Текущая страница: 7 (всего у книги 21 страниц)

Но человеку перед лицом судьбы отведена здесь отнюдь не пассивная роль. Главное – это умение быть счастливым в счастье, готовность стать, так сказать, активным в нем, способность отдаться радости до конца, зажмуря глаза, полностью, несмотря ни на что. Ведь речь идет о способности услышать жизнь, почувствовать и угадать судьбу.

Кольцов и его герои умеют ощущать жизнь в ее стихиях и особенно в стихиях музыкальных. Может быть, только Александр Блок на рубеже веков в такой мере будет слушать то, что сам он назовет духом музыки. Речь идет не об обычной музыкальности. Для Кольцова это уже явление вторичное; хотя Кольцов действительно был музыкально на редкость одаренным человеком. Иные его вещи рождались из непосредственно музыкальных впечатлений, как, например. «Мир музыки» – после одного из музыкальных вечеров. «Раз, – вспоминает композитор и летописец русской музыкальной жизни прошлого века Юрий Карлович Арнольд, – пришел я к Белинскому, как всегда, около полудня и застал у него гостя. Это был поэт Кольцов… „Вот, Арнольд (сказал Белинский), вот у кого берите стихи для написания музыки. Если поймете его да угодите под слова, я и впрямь вас почту за истого русака, но коли не потрафите, буду вас немцем звать, хотя бы вы там пожаловались на меня и целой сотне Бенкендорфов“.

Я радостно согласился и просил назначить мне песню. «Ну, Алексей Васильевич! Скажите, какую дадите вы ему песенку?» – обратился Белинский к Кольцову.

Поэт-прасол, по скромной и застенчивой своей натуре, сначала сконфузился: «Да почто же мне им еще назначать-то? Они лучше моего знают, что годится для музыки, сами выберут».
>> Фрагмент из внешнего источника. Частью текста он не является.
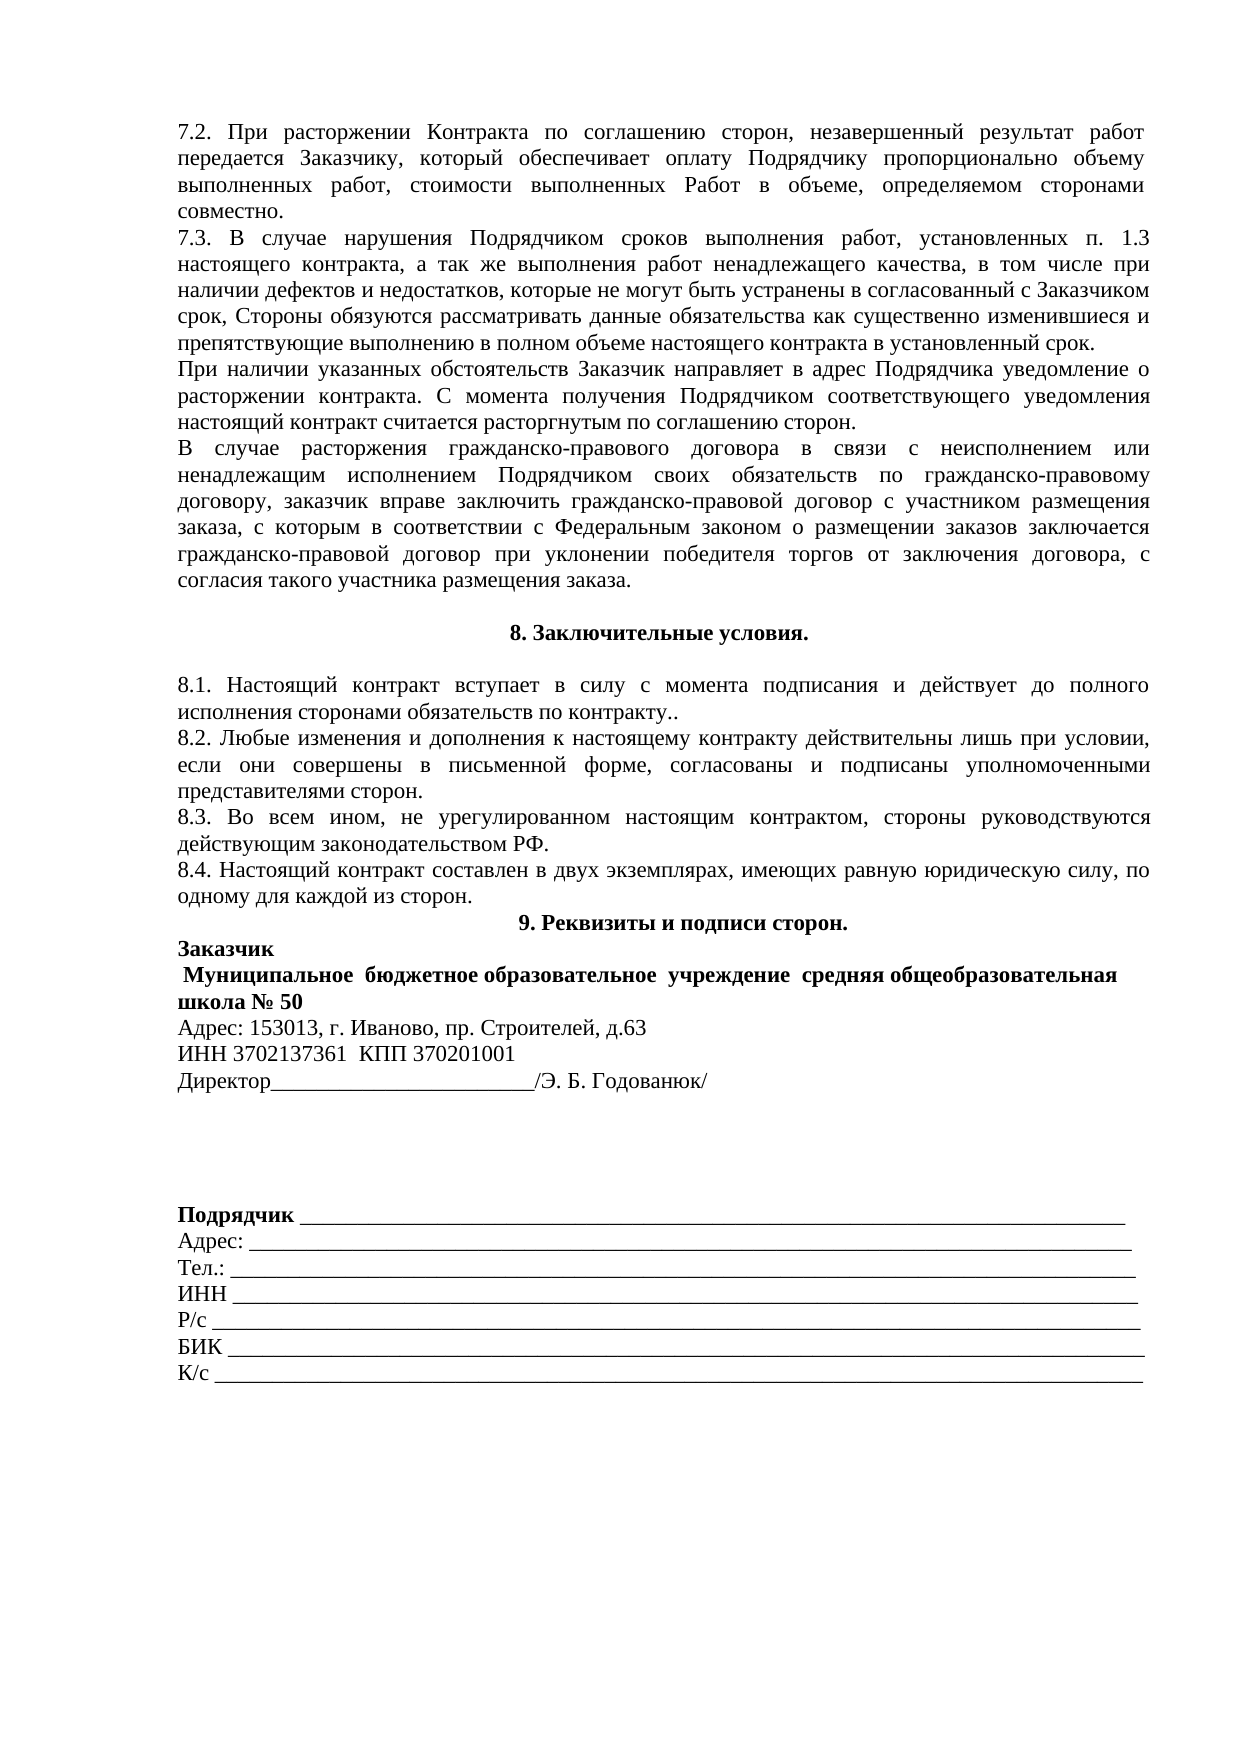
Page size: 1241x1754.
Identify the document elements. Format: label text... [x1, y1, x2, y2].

text Р/с _________________________________________________________________________________ [177, 1306, 1152, 1333]
text Тел.: _______________________________________________________________________________ [177, 1254, 1152, 1280]
text 8.3. Во всем ином, не урегулированном настоящим контрактом, стороны руководствуются действующим законодательством РФ. [177, 803, 1152, 856]
text 8.4. Настоящий контракт составлен в двух экземплярах, имеющих равную юридическую силу, по одному для каждой из сторон. [177, 856, 1152, 909]
text Муниципальное бюджетное образовательное учреждение средняя общеобразовательная школа № 50 [177, 961, 1152, 1014]
text В случае расторжения гражданско-правового договора в связи с неисполнением или ненадлежащим исполнением Подрядчиком своих обязательств по гражданско-правовому договору, заказчик вправе заключить гражданско-правовой договор с участником размещения заказа, с которым в соответствии с Федеральным законом о размещении заказов заключается гражданско-правовой договор при уклонении победителя торгов от заключения договора, с согласия такого участника размещения заказа. [177, 434, 1152, 592]
text ИНН _______________________________________________________________________________ [177, 1280, 1152, 1306]
text ИНН 3702137361 КПП 370201001 [177, 1041, 1152, 1067]
text 7.2. При расторжении Контракта по соглашению сторон, незавершенный результат работ передается Заказчику, который обеспечивает оплату Подрядчику пропорционально объему выполненных работ, стоимости выполненных Работ в объеме, определяемом сторонами совместно. [177, 118, 1146, 223]
text 7.3. В случае нарушения Подрядчиком сроков выполнения работ, установленных п. 1.3 настоящего контракта, а так же выполнения работ ненадлежащего качества, в том числе при наличии дефектов и недостатков, которые не могут быть устранены в согласованный с Заказчиком срок, Стороны обязуются рассматривать данные обязательства как существенно изменившиеся и препятствующие выполнению в полном объеме настоящего контракта в установленный срок. [177, 223, 1152, 355]
text 8.1. Настоящий контракт вступает в силу с момента подписания и действует до полного исполнения сторонами обязательств по контракту.. [177, 672, 1152, 724]
text Адрес: 153013, г. Иваново, пр. Строителей, д.63 [177, 1014, 1152, 1041]
text При наличии указанных обстоятельств Заказчик направляет в адрес Подрядчика уведомление о расторжении контракта. С момента получения Подрядчиком соответствующего уведомления настоящий контракт считается расторгнутым по соглашению сторон. [177, 355, 1152, 434]
text Директор_______________________/Э. Б. Годованюк/ [177, 1067, 1152, 1093]
text Подрядчик ________________________________________________________________________ [177, 1201, 1152, 1227]
text Адрес: _____________________________________________________________________________ [177, 1227, 1152, 1254]
text 9. Реквизиты и подписи сторон. [215, 909, 1152, 935]
text 8.2. Любые изменения и дополнения к настоящему контракту действительны лишь при условии, если они совершены в письменной форме, согласованы и подписаны уполномоченными представителями сторон. [177, 724, 1152, 803]
text Заказчик [177, 935, 1152, 961]
text К/с _________________________________________________________________________________ [177, 1359, 1152, 1386]
text БИК ________________________________________________________________________________ [177, 1333, 1152, 1359]
text 8. Заключительные условия. [177, 619, 1152, 645]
Наконец, однако ж, он сказал, что любимое его произведение есть стихи: «Не шуми ты, рожь, спелым колосом».

«В нее-то всю душу свою я вылил!» – прибавил он, и глаза у него невольно покрылись влагою.

Белинский прочел мне эти стихи; он знал, кажется, на память все сочинения Кольцова. Читать же Виссарион Григорьевич так превосходно их прочел, что, записывая наскоро стихи под его декламацию, я тут же и вдохновился основной идеею мелодии и пригласил обоих к себе через день, чтобы послушать мое произведение… Само собою разумеется, что я должен был пропеть мой романс. Кольцов, прослезившись, благодарил несколько раз, а Белинский, пожав мне крепко руку, сказал: «По кличке хотя вы и немец, а душа-то впрямь у вас русская! Рублем подарили. Спасибо вам за него и за меня!»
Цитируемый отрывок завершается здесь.